Data records
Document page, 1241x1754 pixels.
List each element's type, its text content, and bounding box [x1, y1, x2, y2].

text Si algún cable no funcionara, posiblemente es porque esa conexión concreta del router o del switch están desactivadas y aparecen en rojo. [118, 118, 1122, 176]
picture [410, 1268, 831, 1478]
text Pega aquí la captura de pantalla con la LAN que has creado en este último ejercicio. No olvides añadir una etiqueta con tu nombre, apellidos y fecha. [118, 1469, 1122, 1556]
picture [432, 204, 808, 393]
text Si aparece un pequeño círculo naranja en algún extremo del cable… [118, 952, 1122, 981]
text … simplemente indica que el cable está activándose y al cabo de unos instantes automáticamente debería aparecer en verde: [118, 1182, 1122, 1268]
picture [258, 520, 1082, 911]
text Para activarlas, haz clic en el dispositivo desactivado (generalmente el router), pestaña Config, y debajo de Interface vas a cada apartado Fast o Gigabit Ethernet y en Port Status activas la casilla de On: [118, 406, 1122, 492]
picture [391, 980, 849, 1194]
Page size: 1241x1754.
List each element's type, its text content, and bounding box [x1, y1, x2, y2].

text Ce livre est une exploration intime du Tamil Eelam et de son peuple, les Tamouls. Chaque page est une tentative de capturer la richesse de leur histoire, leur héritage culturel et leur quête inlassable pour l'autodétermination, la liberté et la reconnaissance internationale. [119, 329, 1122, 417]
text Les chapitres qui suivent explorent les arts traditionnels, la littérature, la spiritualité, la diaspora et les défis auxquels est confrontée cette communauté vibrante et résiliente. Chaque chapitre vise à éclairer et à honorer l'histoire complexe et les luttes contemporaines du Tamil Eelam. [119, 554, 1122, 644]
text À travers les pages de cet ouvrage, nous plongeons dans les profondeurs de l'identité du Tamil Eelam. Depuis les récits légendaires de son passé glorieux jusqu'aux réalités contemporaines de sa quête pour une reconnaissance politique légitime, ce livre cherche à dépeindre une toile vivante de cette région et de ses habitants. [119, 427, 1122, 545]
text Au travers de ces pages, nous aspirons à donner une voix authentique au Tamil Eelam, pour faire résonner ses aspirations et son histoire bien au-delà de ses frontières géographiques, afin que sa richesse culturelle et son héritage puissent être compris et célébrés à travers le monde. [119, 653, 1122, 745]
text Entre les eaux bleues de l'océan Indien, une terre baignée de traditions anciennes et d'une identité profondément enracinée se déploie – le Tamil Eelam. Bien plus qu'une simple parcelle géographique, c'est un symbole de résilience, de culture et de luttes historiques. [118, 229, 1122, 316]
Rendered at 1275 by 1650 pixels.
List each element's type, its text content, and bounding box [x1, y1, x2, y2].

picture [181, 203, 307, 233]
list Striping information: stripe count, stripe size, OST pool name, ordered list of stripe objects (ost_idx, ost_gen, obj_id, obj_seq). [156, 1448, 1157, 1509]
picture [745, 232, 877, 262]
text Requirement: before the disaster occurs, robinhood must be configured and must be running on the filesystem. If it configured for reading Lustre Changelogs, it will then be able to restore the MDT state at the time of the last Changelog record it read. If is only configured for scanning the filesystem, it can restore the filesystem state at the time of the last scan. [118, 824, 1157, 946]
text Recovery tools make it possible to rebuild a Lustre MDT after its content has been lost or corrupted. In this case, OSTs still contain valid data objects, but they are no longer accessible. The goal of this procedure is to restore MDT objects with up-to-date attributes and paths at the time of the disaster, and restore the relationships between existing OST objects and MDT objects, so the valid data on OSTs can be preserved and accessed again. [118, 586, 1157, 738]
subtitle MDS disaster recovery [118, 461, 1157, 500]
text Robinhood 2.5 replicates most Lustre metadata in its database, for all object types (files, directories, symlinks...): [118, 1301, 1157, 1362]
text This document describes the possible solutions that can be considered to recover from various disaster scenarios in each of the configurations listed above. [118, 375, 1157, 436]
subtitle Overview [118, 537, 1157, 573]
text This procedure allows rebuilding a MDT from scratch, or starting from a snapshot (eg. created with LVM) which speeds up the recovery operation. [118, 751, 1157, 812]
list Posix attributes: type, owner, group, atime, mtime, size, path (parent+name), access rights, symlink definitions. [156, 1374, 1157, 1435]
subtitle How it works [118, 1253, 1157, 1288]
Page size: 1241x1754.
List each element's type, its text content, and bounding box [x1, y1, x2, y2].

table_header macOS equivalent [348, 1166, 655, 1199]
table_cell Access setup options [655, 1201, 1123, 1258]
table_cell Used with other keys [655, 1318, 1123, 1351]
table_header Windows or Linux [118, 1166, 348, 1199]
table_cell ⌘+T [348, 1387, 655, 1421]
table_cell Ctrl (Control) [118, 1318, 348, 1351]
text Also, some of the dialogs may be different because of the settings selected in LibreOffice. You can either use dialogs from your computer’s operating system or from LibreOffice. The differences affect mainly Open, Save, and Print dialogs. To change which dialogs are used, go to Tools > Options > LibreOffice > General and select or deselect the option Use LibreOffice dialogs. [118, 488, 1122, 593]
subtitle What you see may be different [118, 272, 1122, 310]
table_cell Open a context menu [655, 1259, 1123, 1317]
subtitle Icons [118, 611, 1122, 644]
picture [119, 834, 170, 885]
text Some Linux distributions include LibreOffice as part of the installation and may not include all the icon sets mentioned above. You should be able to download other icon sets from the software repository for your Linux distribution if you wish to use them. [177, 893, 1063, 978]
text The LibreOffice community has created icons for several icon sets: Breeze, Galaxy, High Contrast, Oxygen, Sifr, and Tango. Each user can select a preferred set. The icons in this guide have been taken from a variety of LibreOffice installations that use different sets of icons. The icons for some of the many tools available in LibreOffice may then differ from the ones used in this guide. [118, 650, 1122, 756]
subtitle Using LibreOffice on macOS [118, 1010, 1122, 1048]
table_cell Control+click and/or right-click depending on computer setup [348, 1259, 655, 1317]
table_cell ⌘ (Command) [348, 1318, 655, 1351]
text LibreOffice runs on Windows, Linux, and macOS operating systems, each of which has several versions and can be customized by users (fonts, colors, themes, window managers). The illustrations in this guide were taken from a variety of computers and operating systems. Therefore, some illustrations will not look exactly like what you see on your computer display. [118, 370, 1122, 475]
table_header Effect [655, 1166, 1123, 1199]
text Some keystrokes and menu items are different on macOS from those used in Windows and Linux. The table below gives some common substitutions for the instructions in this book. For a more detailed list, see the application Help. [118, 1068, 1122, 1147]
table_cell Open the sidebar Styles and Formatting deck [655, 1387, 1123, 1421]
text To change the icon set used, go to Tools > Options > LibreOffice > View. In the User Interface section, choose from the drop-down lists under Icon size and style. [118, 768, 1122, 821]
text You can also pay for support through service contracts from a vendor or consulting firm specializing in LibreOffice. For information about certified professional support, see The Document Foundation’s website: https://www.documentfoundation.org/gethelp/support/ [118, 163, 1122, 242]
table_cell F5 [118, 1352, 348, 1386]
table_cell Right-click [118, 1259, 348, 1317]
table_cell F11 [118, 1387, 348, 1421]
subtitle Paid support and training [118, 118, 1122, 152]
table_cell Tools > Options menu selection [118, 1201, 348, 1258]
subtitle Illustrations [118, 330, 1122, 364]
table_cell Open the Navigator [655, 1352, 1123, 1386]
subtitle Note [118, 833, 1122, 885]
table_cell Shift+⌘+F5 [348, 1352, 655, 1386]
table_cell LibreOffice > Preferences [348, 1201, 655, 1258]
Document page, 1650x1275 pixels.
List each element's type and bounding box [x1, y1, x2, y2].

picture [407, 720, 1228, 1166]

## CHALLENGE
Copy every one of the lines above word for word, changing nothing.

## CORRECT RESULT
Document page, 1241x1754 pixels.
List each element's type, its text content, and bounding box [x1, y1, x2, y2].

text Si algún cable no funcionara, posiblemente es porque esa conexión concreta del router o del switch están desactivadas y aparecen en rojo. [118, 118, 1122, 176]
picture [410, 1268, 831, 1478]
text Pega aquí la captura de pantalla con la LAN que has creado en este último ejercicio. No olvides añadir una etiqueta con tu nombre, apellidos y fecha. [118, 1469, 1122, 1556]
picture [432, 204, 808, 393]
text Si aparece un pequeño círculo naranja en algún extremo del cable… [118, 952, 1122, 981]
text … simplemente indica que el cable está activándose y al cabo de unos instantes automáticamente debería aparecer en verde: [118, 1182, 1122, 1268]
picture [258, 520, 1082, 911]
text Para activarlas, haz clic en el dispositivo desactivado (generalmente el router), pestaña Config, y debajo de Interface vas a cada apartado Fast o Gigabit Ethernet y en Port Status activas la casilla de On: [118, 406, 1122, 492]
picture [391, 980, 849, 1194]
Page size: 1241x1754.
List each element's type, its text content, and bounding box [x1, y1, x2, y2].

text Ce livre est une exploration intime du Tamil Eelam et de son peuple, les Tamouls. Chaque page est une tentative de capturer la richesse de leur histoire, leur héritage culturel et leur quête inlassable pour l'autodétermination, la liberté et la reconnaissance internationale. [119, 329, 1122, 417]
text Les chapitres qui suivent explorent les arts traditionnels, la littérature, la spiritualité, la diaspora et les défis auxquels est confrontée cette communauté vibrante et résiliente. Chaque chapitre vise à éclairer et à honorer l'histoire complexe et les luttes contemporaines du Tamil Eelam. [119, 554, 1122, 644]
text À travers les pages de cet ouvrage, nous plongeons dans les profondeurs de l'identité du Tamil Eelam. Depuis les récits légendaires de son passé glorieux jusqu'aux réalités contemporaines de sa quête pour une reconnaissance politique légitime, ce livre cherche à dépeindre une toile vivante de cette région et de ses habitants. [119, 427, 1122, 545]
text Au travers de ces pages, nous aspirons à donner une voix authentique au Tamil Eelam, pour faire résonner ses aspirations et son histoire bien au-delà de ses frontières géographiques, afin que sa richesse culturelle et son héritage puissent être compris et célébrés à travers le monde. [119, 653, 1122, 745]
text Entre les eaux bleues de l'océan Indien, une terre baignée de traditions anciennes et d'une identité profondément enracinée se déploie – le Tamil Eelam. Bien plus qu'une simple parcelle géographique, c'est un symbole de résilience, de culture et de luttes historiques. [118, 229, 1122, 316]
Rendered at 1275 by 1650 pixels.
List each element's type, its text content, and bounding box [x1, y1, x2, y2].

picture [181, 203, 307, 233]
list Striping information: stripe count, stripe size, OST pool name, ordered list of stripe objects (ost_idx, ost_gen, obj_id, obj_seq). [156, 1448, 1157, 1509]
picture [745, 232, 877, 262]
text Requirement: before the disaster occurs, robinhood must be configured and must be running on the filesystem. If it configured for reading Lustre Changelogs, it will then be able to restore the MDT state at the time of the last Changelog record it read. If is only configured for scanning the filesystem, it can restore the filesystem state at the time of the last scan. [118, 824, 1157, 946]
text Recovery tools make it possible to rebuild a Lustre MDT after its content has been lost or corrupted. In this case, OSTs still contain valid data objects, but they are no longer accessible. The goal of this procedure is to restore MDT objects with up-to-date attributes and paths at the time of the disaster, and restore the relationships between existing OST objects and MDT objects, so the valid data on OSTs can be preserved and accessed again. [118, 586, 1157, 738]
subtitle MDS disaster recovery [118, 461, 1157, 500]
text Robinhood 2.5 replicates most Lustre metadata in its database, for all object types (files, directories, symlinks...): [118, 1301, 1157, 1362]
text This document describes the possible solutions that can be considered to recover from various disaster scenarios in each of the configurations listed above. [118, 375, 1157, 436]
subtitle Overview [118, 537, 1157, 573]
text This procedure allows rebuilding a MDT from scratch, or starting from a snapshot (eg. created with LVM) which speeds up the recovery operation. [118, 751, 1157, 812]
list Posix attributes: type, owner, group, atime, mtime, size, path (parent+name), access rights, symlink definitions. [156, 1374, 1157, 1435]
subtitle How it works [118, 1253, 1157, 1288]
Page size: 1241x1754.
List each element's type, its text content, and bounding box [x1, y1, x2, y2].

table_header macOS equivalent [348, 1166, 655, 1199]
table_cell Access setup options [655, 1201, 1123, 1258]
table_cell Used with other keys [655, 1318, 1123, 1351]
table_header Windows or Linux [118, 1166, 348, 1199]
table_cell ⌘+T [348, 1387, 655, 1421]
table_cell Ctrl (Control) [118, 1318, 348, 1351]
text Also, some of the dialogs may be different because of the settings selected in LibreOffice. You can either use dialogs from your computer’s operating system or from LibreOffice. The differences affect mainly Open, Save, and Print dialogs. To change which dialogs are used, go to Tools > Options > LibreOffice > General and select or deselect the option Use LibreOffice dialogs. [118, 488, 1122, 593]
subtitle What you see may be different [118, 272, 1122, 310]
table_cell Open a context menu [655, 1259, 1123, 1317]
subtitle Icons [118, 611, 1122, 644]
picture [119, 834, 170, 885]
text Some Linux distributions include LibreOffice as part of the installation and may not include all the icon sets mentioned above. You should be able to download other icon sets from the software repository for your Linux distribution if you wish to use them. [177, 893, 1063, 978]
text The LibreOffice community has created icons for several icon sets: Breeze, Galaxy, High Contrast, Oxygen, Sifr, and Tango. Each user can select a preferred set. The icons in this guide have been taken from a variety of LibreOffice installations that use different sets of icons. The icons for some of the many tools available in LibreOffice may then differ from the ones used in this guide. [118, 650, 1122, 756]
subtitle Using LibreOffice on macOS [118, 1010, 1122, 1048]
table_cell Control+click and/or right-click depending on computer setup [348, 1259, 655, 1317]
table_cell ⌘ (Command) [348, 1318, 655, 1351]
text LibreOffice runs on Windows, Linux, and macOS operating systems, each of which has several versions and can be customized by users (fonts, colors, themes, window managers). The illustrations in this guide were taken from a variety of computers and operating systems. Therefore, some illustrations will not look exactly like what you see on your computer display. [118, 370, 1122, 475]
table_header Effect [655, 1166, 1123, 1199]
text Some keystrokes and menu items are different on macOS from those used in Windows and Linux. The table below gives some common substitutions for the instructions in this book. For a more detailed list, see the application Help. [118, 1068, 1122, 1147]
table_cell Open the sidebar Styles and Formatting deck [655, 1387, 1123, 1421]
text To change the icon set used, go to Tools > Options > LibreOffice > View. In the User Interface section, choose from the drop-down lists under Icon size and style. [118, 768, 1122, 821]
text You can also pay for support through service contracts from a vendor or consulting firm specializing in LibreOffice. For information about certified professional support, see The Document Foundation’s website: https://www.documentfoundation.org/gethelp/support/ [118, 163, 1122, 242]
table_cell F5 [118, 1352, 348, 1386]
table_cell Right-click [118, 1259, 348, 1317]
table_cell F11 [118, 1387, 348, 1421]
subtitle Paid support and training [118, 118, 1122, 152]
table_cell Tools > Options menu selection [118, 1201, 348, 1258]
subtitle Illustrations [118, 330, 1122, 364]
table_cell Open the Navigator [655, 1352, 1123, 1386]
subtitle Note [118, 833, 1122, 885]
table_cell Shift+⌘+F5 [348, 1352, 655, 1386]
table_cell LibreOffice > Preferences [348, 1201, 655, 1258]
Document page, 1650x1275 pixels.
List each element's type and bounding box [x1, y1, x2, y2].

picture [407, 720, 1228, 1166]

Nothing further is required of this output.